*o filme faz parte da cobertura da 43° Mostra Internacional de Cinema de São Paulo
[dropcap]P[/dropcap]arte da biografia oficial de Giacomo Casanova, uma mistura entre aventureiro, “bon-vivant” e relator dos costumes da época, O Último Amor de Casanova é um filme absurdo, lamentável e terrível. Ele não possui um elenco necessário, apenas objetos no cenário para dizer suas falas. Não estabelece conexão com o espectador, mas flerta com a possibilidade de acharmos seu protagonista e suas aventuras amorosas dignas de importância por motivos históricos.
Ele gira em torno do único interesse amoroso do conquistador que de acordo com ele próprio não se tornou sua amiga, e por “conquistador” entenda por alguém com dinheiro e fama que compra suas companheiras, e “amiga” por alguém que ele tem acesso aos seus órgãos genitais. Essa pelo menos é a impressão do filme, muito embora não esteja muito longe dos costumes da época. A biografia de Casanova se tornou por muito tempo uma visão fiel (e abominável) do final do século 18 na Inglaterra.

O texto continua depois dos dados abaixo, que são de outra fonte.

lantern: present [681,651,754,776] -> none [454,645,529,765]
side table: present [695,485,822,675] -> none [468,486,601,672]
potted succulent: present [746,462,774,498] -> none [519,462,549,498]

Casanova só fala francês, mas podemos ouvir pessoas falando inglês por toda a parte, em uma imersão de um forasteiro em terras estrangeiras. Tudo isso são metáforas? Há alguma mensagem codificada nos detalhes do longa? Nunca saberemos, pois há uma distância entre espectador e filme intransponível. A fotografia é muito escura, naturalista, que vai piorando com o tempo. Se há algo claro em …Casanova é que ele faz um esforço sutil, mas constante, em destituir esse período da História de todo glamour, pomposidade e romance que estamos acostumados de outros filmes.

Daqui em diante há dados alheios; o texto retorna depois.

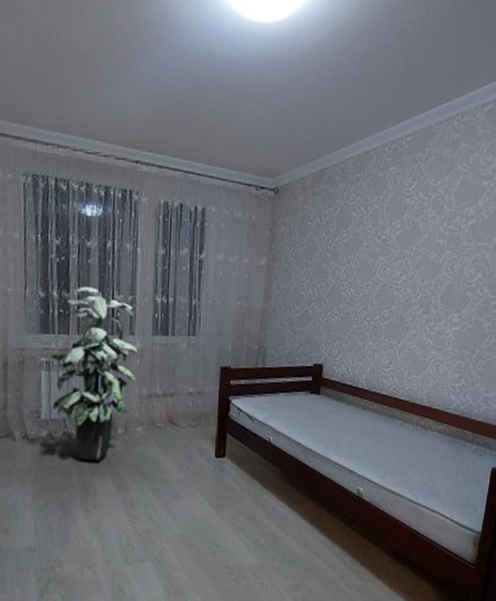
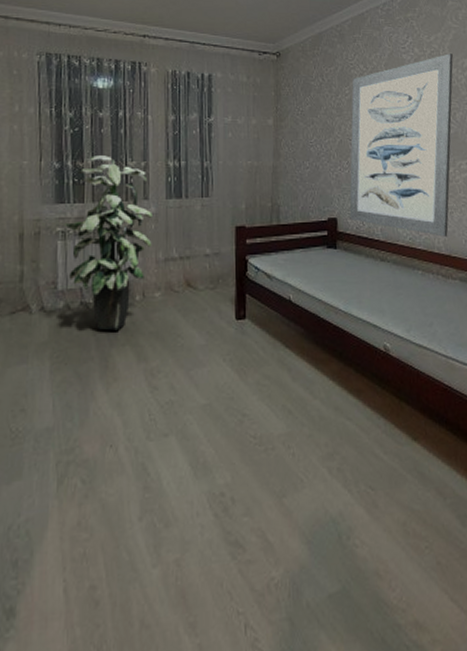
wall art: none [336,200,458,389] -> present [349,53,453,237]

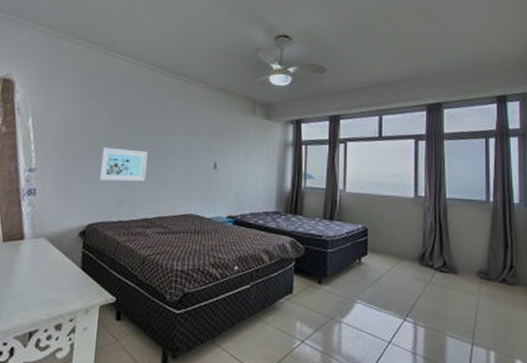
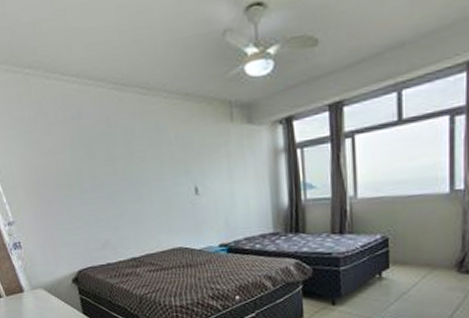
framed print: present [98,148,148,182] -> none [72,185,124,225]

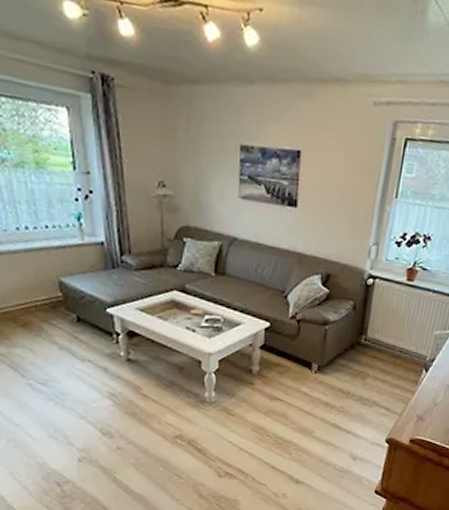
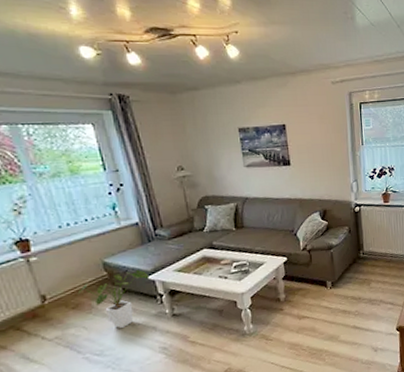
house plant: none [29,297,106,362] -> present [78,270,148,329]

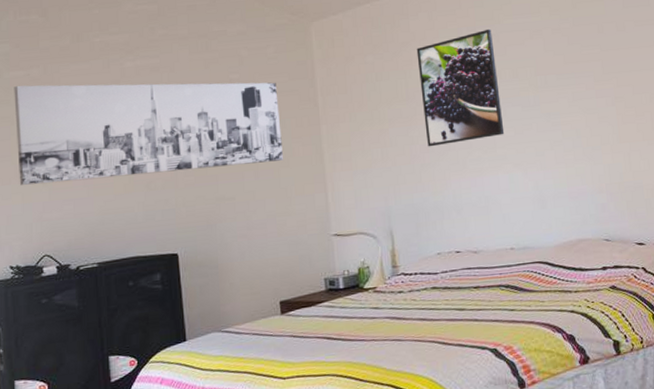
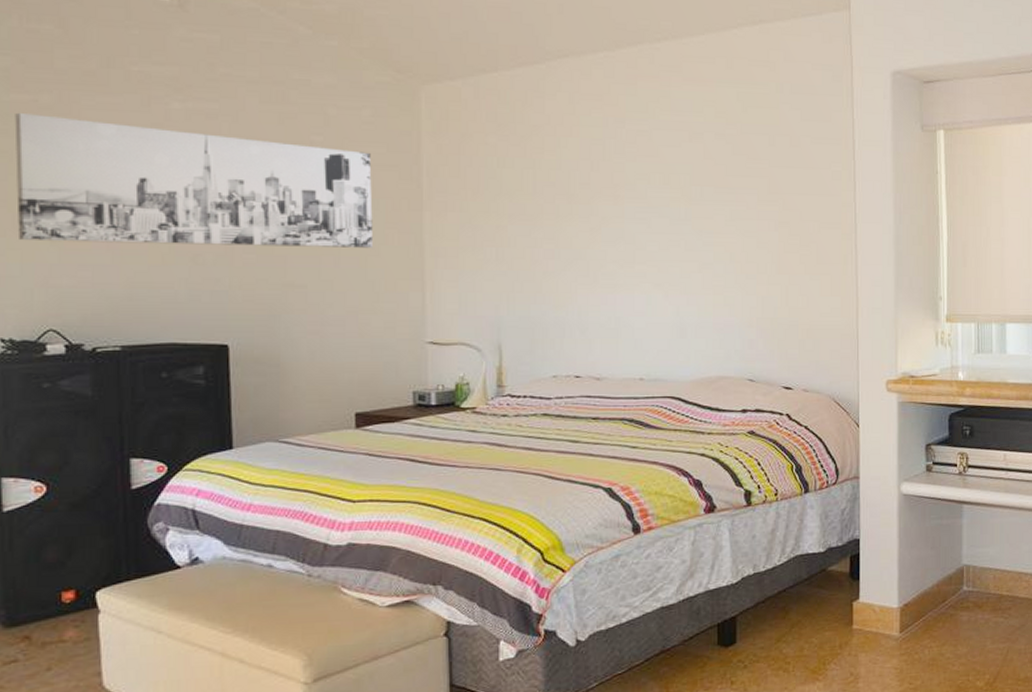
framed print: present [416,28,505,147] -> none [550,123,647,253]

A ideia por trás da fotografia escura lembra filmes como Barry Lyndon, de Kubrick, que insistiu em usar iluminação da época, velas e candelabros, para iluminar não apenas o cenário, mas o set de filmagens, o que se torna uma diferença prática que contou com uma tecnologia desenvolvida na Nasa. Porém, em …Casanova o clima sempre é cinzento, o que faz com que até durante o dia tudo seja escuro e apagado de vida.

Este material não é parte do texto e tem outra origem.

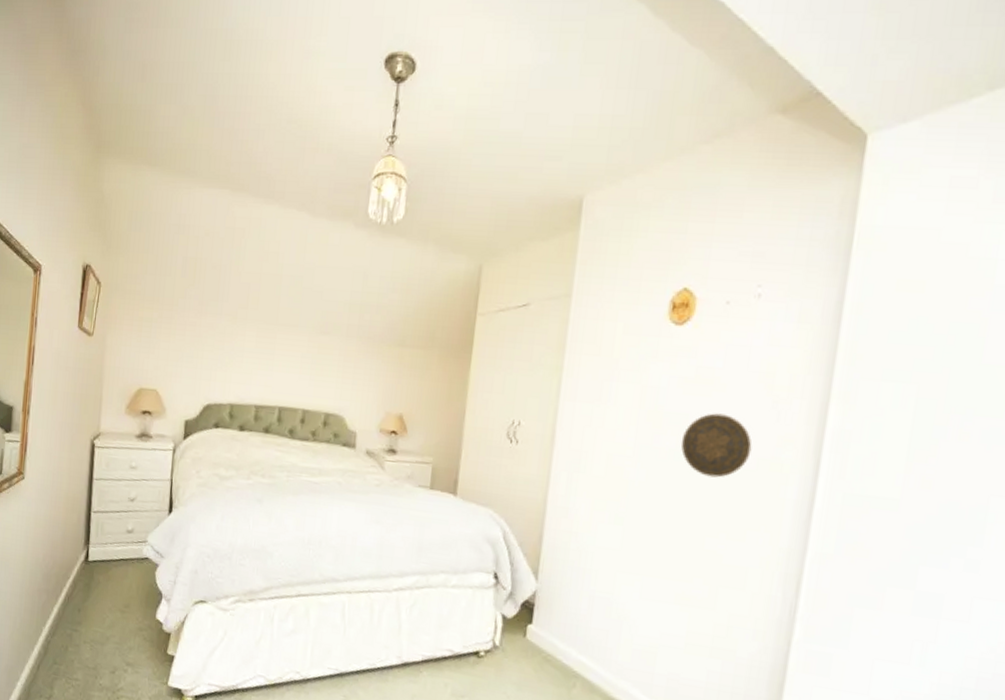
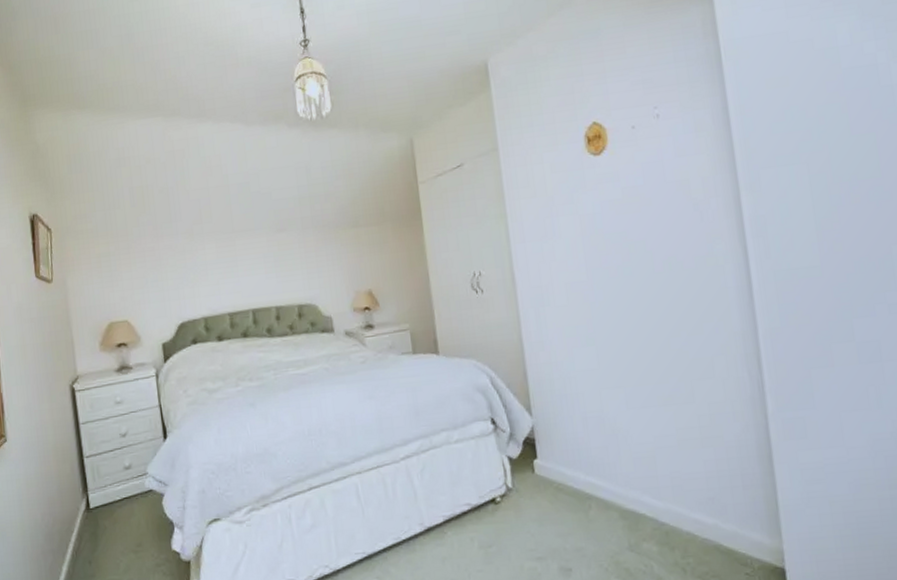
decorative plate: present [680,413,752,478] -> none [625,224,688,284]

Isso é uma descaracterização, pois projeta no espectador a impressão que as pessoas da época enxergavam daquela maneira. Causa perda de cores, e todos aqueles figurinos vistosos que estamos acostumados a ver se tornam meros rabiscos eventuais em torno de um cinza quase opressivo. A trilha sonora também paga o preço, sendo inexistente ou apenas dentro da história. E a filmagem das cenas são feitas em planos longos que trazem um aspecto realista pelo movimento e onírico pela câmera que flutua, o que remete diretamente à Arca Russa, trabalho monumental do diretor russo Alexander Sukarov que quis e conseguiu filmar um longa inteiro em uma única tomada.
Todos esses traços estéticos são possíveis de serem notados sem pressa porque a história de Jérôme Beaujour se arrasta. Quase totalmente centrada na conquista frustrada de Casanova e sua pretendente, contada em flashback no momento em que ele escrevia sua biografia, com a ajuda de uma mulher, claro, a história não tem uma trama em si, mas se recarrega a cada novo momento dessa conquista. E enquanto vemos mais do mesmo refletimos sobre fotografia, sons e objetivos.
A direção nem sempre coesa de Benoît Jacquot (3 Corações) também não ajuda. Jacquot não possui o menor interesse que o espectador se interesse, preferindo deixar a história fluir no automático. O problema aí é que não se trata de uma história lá muito empolgante, e fica ainda pior quando o diretor não nos mostra o caminho para fora desse labirinto de características escolhidas a esmo.
O Último Amor de Casanova possui uma virtude frente a tantos trabalhos que retratam a nobreza da época como algo mais pulsante. Ele é chato. Intragável. Em uma versão oposta de A Favorita, este é um filme de época que realmente nos dá a impressão de como era fácil se entediar naqueles anos. E nem junto das aventuras de Casanova nos salvamos.
“Dernier Amour” (Fra, 2019), escrito por Jérôme Beaujour e Giacomo Casanova, dirigido por Benoît Jacquot, com Vincent Lindon, Stacy Martin e Valeria Golino.